> Tasks and exercises:
• A. In the post about the Smith Baker Center, what ceiling feature is credited with letting sound reverberate only in necessary areas?
• B. Reproduce the post about the Smith Baker Center from "My Dream For" up to and including "to see this...", renaming "Lowell" to "Worcester" wherever it occurs.

> Extract provided:
My Dream For Lowell: Smith Baker Center [Anne-alysis]

posted on: February 7, 2011

Ever since I moved to Lowell, I've felt an intense energy to create change in the city and on a large scale. However, I am only one person and am limited in my personal resources. What I do have is vision; a vision so intense and so real that sometimes it's scary. When people hear me talk about all of my ideas, they are often overwhelmed, but when I lay them out visually and with clear examples of successful models already working, suddenly it all seems more possible and much less scary. So, here I share my vision with with you- with whomever the universe it calling to see this...

The Smith Baker Center becomes a Community Performing Arts Center






Current State:
This building is already owned by the city and is in grave need of roof repairs before the leaks do any further structural damage to the inside of the gorgeous craftsmanship of this building. It's an amazing acoustic space, thought by many in the city to be one of the finest acoustic spaces in the area, partially due to a unique grooved ceiling that allows the sound to only reverberate in necessary areas. The current seating has allegedly accommodated former Parker Lectures, New England Orchestra Performances, Community Theatre Productions, and even a national touring Cambodian Opera. The Lowell Plan showed me that they had created a vision for this space, but I have yet to see any financial backing or successful partnerships happen for this space.





My Vision:
The wood seating needs to be removed and updated for modern accessibility. The theatre seats and pews, which are uniquely curved, handcrafted, and made from gorgeous woods, could be auctioned off to providing funding for updating the seating options.  There's a beautiful set of organ pipes which I've been told are disconnected and is likely to be worth more sold as parts to get a new sound system, than repaired. Youth Build could invest time and energy into cleaning the place up and helping with some of the repairs that they are capable of doing. Music Business students at UMass Lowell could invest time in creating feasibility studies for the usage and marketability of the space and maybe even take on event management internships of the space with a dedicated managing supervisor. The UMass Lowell Off Broadway Players are also an amazing college student run and managed group that are quickly outgrowing their 500 seat Comley-Lane Theatre, and would make fabulous use of the opportunities afforded by a more inviting, innovative, and publicly available space.

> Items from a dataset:
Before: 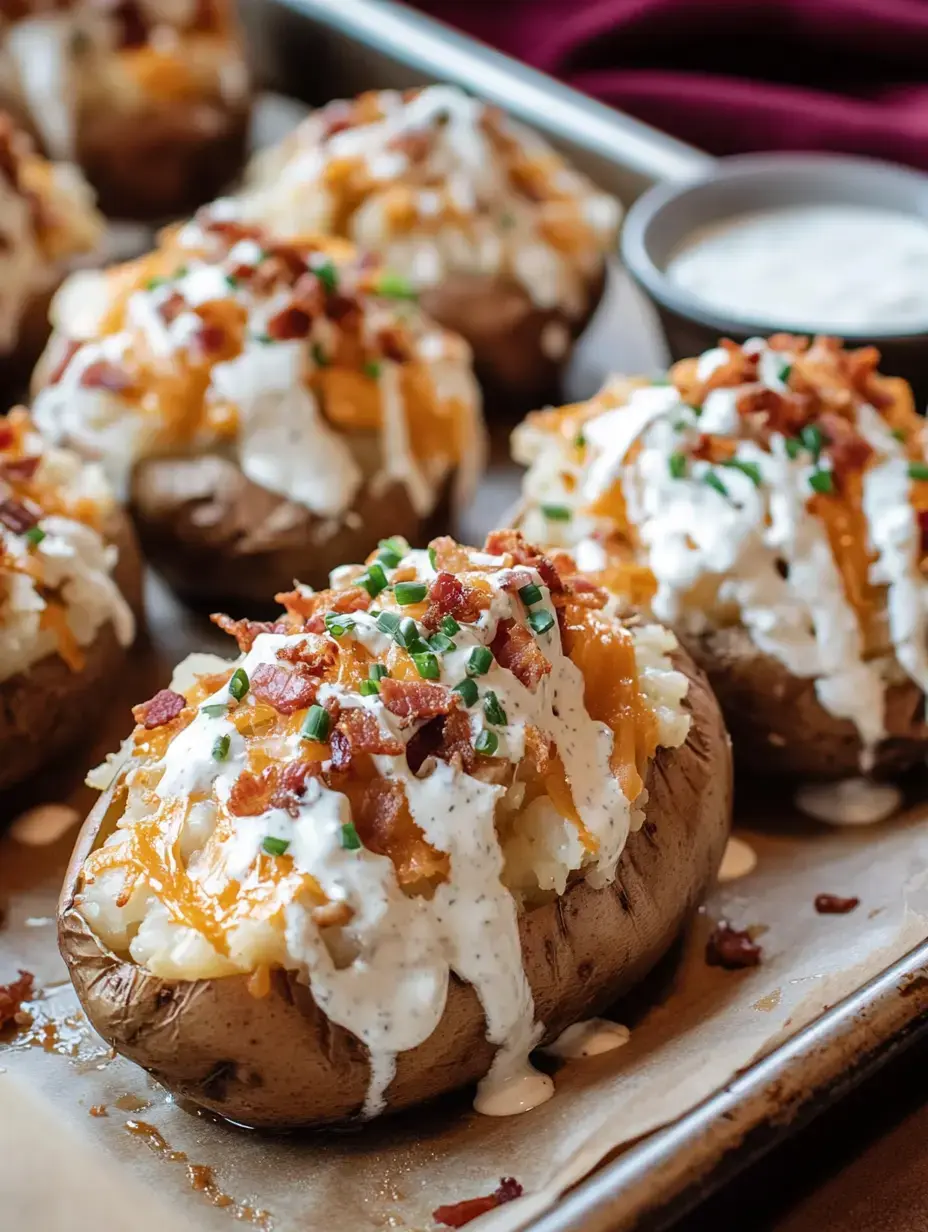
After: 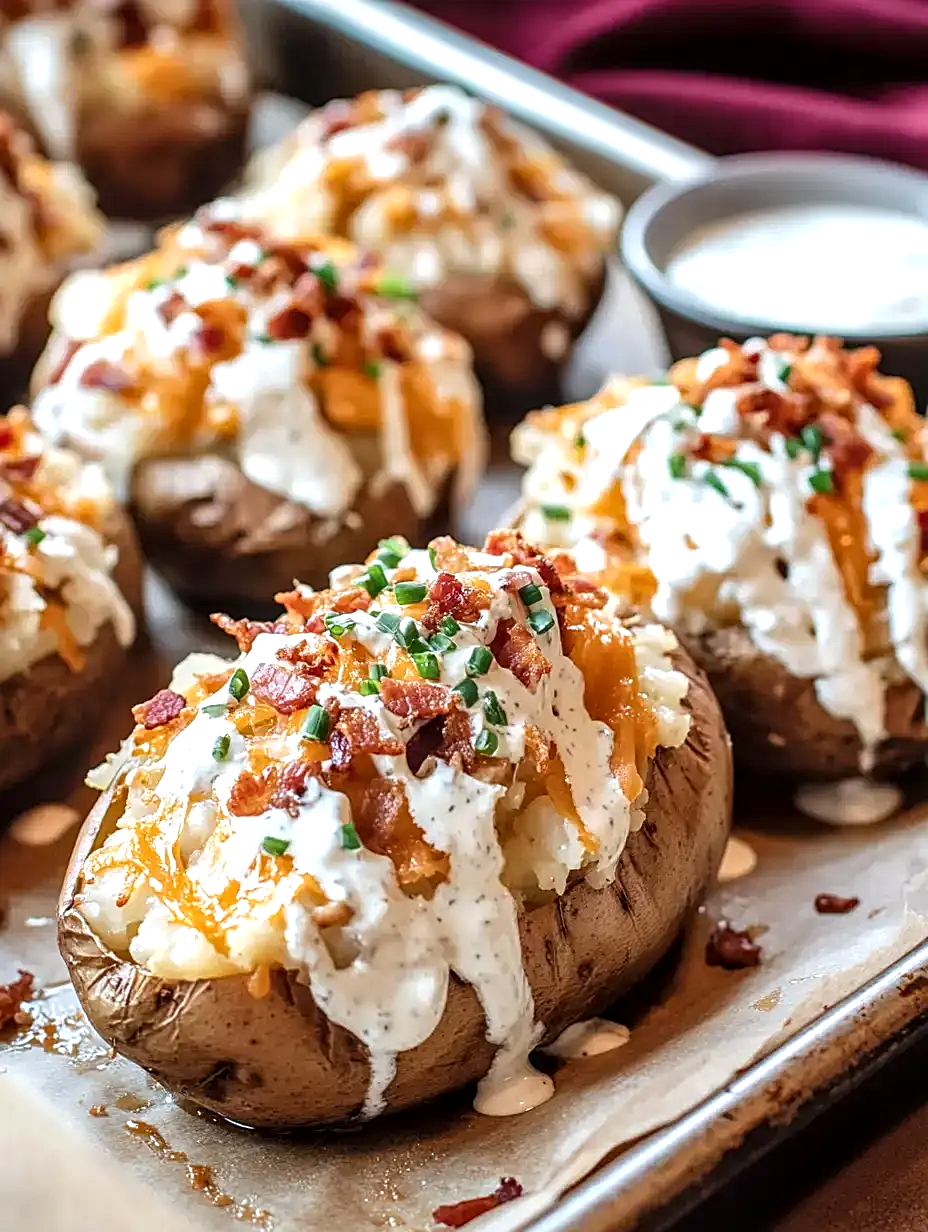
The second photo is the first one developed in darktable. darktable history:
sharpen: on, module defaults
exposure: black level correction 0.001, exposure 0.5 EV, compensate exposure bias true, compensate highlight preservation false
local contrast: on, module defaults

> Solutions to the problems:
• A. A unique grooved ceiling.

• B.
My Dream For Worcester: Smith Baker Center [Anne-alysis]

posted on: February 7, 2011

Ever since I moved to Worcester, I've felt an intense energy to create change in the city and on a large scale. However, I am only one person and am limited in my personal resources. What I do have is vision; a vision so intense and so real that sometimes it's scary. When people hear me talk about all of my ideas, they are often overwhelmed, but when I lay them out visually and with clear examples of successful models already working, suddenly it all seems more possible and much less scary. So, here I share my vision with with you- with whomever the universe it calling to see this...